Task goal: Word for word and without images, reproduce the listing that follows.

# # # #

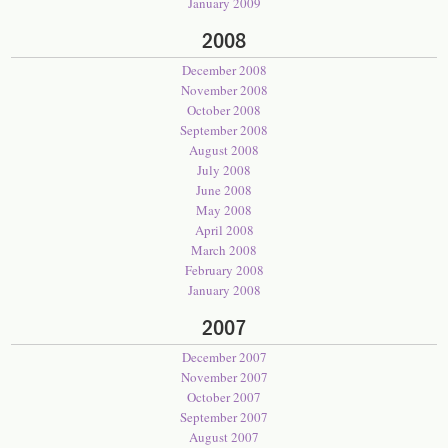
January 2009
2008
December 2008
November 2008
October 2008
September 2008
August 2008
July 2008
June 2008
May 2008
April 2008
March 2008
February 2008
January 2008
2007
December 2007
November 2007
October 2007
September 2007
August 2007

# # # #

Answer section:
January 2009
2008
December 2008
November 2008
October 2008
September 2008
August 2008
July 2008
June 2008
May 2008
April 2008
March 2008
February 2008
January 2008
2007
December 2007
November 2007
October 2007
September 2007
August 2007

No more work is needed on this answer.